▶ _Exercise details_
Please state how many lines below include the word "goals"; the reply should be the number only.

▶ _Supplied material_

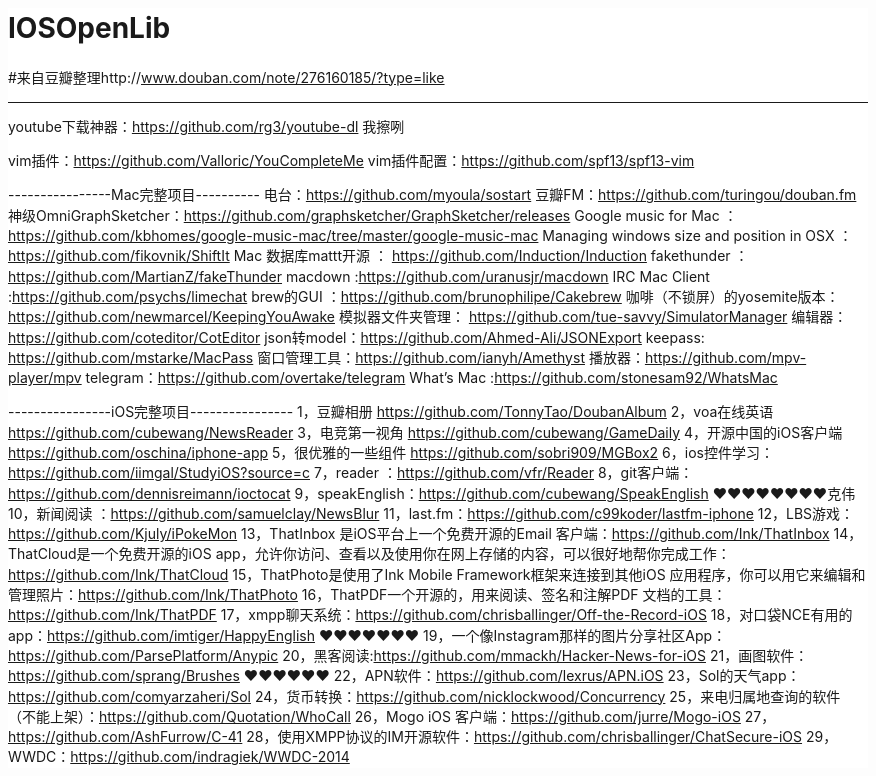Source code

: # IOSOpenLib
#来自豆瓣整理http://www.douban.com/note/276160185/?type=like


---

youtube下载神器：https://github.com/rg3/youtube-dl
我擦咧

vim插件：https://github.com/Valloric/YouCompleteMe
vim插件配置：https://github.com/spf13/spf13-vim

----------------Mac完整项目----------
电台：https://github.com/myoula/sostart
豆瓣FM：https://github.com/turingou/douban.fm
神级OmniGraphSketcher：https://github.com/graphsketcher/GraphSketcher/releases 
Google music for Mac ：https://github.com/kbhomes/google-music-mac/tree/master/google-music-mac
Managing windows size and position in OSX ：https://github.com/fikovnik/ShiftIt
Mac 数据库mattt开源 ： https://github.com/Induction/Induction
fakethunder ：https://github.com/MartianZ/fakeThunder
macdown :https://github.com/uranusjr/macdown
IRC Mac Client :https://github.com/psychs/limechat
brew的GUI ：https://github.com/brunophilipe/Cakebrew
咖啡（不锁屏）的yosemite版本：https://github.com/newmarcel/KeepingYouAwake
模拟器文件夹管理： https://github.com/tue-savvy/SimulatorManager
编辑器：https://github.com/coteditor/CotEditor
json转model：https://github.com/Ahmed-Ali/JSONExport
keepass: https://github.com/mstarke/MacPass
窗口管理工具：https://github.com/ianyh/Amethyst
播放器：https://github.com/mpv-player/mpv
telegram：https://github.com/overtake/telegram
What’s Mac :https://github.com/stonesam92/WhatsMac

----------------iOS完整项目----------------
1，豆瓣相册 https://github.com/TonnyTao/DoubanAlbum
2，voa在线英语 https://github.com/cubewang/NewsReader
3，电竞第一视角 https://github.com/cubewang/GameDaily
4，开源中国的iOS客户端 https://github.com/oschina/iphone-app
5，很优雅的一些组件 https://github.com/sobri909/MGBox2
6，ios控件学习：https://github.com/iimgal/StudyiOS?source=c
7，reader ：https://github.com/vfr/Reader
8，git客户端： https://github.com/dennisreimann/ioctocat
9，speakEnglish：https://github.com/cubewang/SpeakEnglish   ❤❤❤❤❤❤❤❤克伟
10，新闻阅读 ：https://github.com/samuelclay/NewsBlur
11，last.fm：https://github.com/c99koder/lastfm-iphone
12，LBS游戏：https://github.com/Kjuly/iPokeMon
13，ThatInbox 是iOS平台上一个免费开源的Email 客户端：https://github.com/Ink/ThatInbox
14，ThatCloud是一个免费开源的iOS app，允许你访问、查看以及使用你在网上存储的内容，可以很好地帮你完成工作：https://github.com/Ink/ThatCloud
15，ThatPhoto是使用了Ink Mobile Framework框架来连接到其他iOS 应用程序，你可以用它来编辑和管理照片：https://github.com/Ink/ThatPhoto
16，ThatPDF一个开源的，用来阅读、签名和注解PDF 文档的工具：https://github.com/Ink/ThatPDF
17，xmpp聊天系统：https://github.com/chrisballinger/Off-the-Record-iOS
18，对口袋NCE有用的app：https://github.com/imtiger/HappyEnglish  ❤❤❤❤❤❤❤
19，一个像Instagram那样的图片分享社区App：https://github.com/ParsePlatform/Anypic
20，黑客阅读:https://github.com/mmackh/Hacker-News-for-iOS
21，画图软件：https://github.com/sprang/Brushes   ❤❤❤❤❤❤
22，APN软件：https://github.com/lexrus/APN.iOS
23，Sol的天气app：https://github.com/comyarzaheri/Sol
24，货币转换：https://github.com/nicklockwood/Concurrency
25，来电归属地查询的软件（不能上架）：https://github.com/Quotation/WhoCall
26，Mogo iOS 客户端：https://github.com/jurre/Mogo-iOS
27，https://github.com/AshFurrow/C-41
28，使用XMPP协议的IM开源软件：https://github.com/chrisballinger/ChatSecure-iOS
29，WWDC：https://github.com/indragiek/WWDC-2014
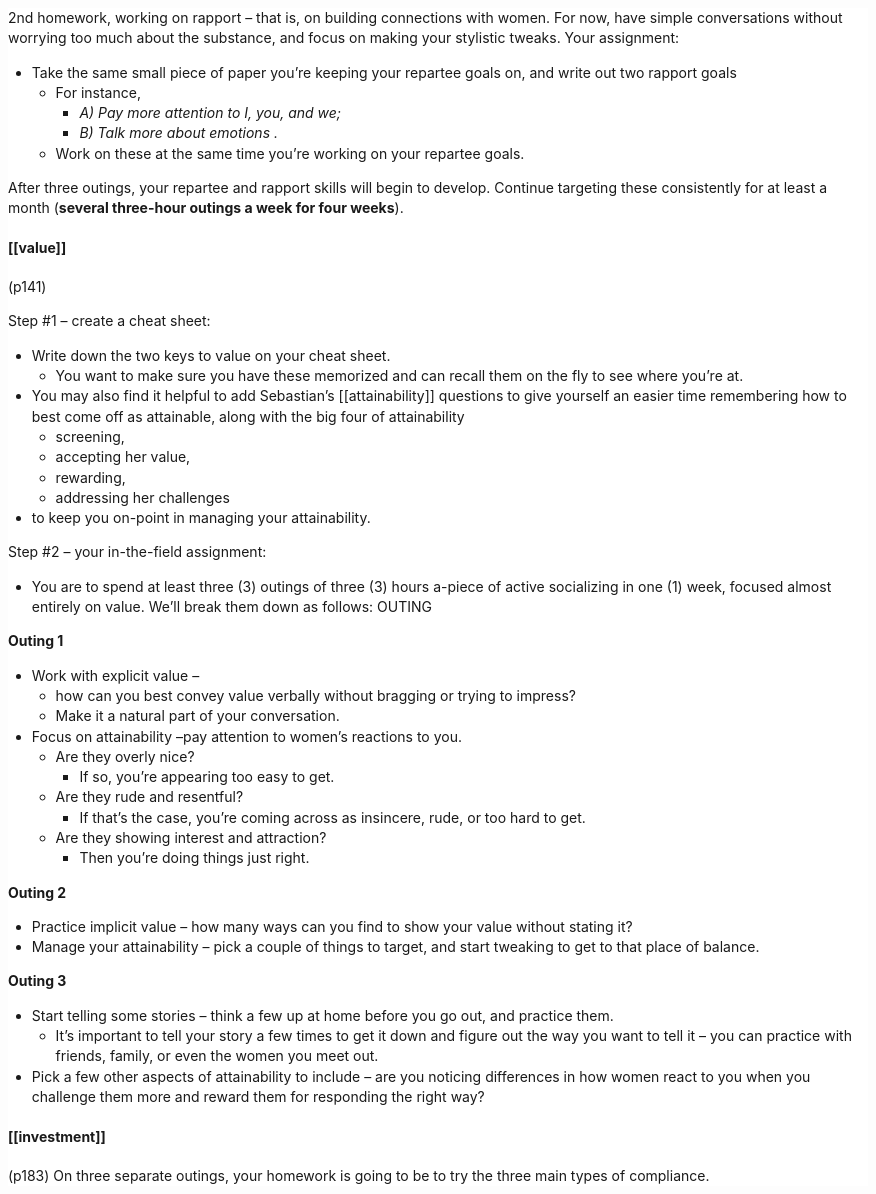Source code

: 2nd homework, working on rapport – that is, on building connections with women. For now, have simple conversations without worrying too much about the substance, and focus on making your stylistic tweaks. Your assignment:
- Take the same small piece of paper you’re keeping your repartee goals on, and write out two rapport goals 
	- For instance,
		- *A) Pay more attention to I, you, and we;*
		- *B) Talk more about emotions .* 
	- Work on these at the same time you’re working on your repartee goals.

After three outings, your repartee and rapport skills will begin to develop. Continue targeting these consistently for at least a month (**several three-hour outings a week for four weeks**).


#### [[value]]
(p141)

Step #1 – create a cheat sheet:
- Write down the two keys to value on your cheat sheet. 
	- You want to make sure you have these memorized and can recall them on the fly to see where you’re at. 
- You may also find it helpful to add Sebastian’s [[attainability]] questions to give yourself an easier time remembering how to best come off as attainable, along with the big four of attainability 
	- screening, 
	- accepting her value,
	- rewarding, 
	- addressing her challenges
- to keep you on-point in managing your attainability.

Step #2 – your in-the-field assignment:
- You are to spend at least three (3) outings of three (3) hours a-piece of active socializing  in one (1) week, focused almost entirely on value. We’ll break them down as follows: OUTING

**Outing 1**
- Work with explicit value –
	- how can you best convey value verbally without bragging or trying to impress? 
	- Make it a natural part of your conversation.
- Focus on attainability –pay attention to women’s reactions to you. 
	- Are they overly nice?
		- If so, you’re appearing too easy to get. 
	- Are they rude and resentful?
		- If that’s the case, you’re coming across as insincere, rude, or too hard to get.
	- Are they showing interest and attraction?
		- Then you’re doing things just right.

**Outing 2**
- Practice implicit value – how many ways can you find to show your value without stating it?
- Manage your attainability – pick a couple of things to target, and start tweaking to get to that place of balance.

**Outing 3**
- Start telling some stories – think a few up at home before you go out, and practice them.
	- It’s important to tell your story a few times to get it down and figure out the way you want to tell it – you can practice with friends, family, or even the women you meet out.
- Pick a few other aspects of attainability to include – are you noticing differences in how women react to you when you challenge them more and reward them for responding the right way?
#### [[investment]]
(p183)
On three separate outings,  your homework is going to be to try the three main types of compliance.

▶ _Solution for this task_
2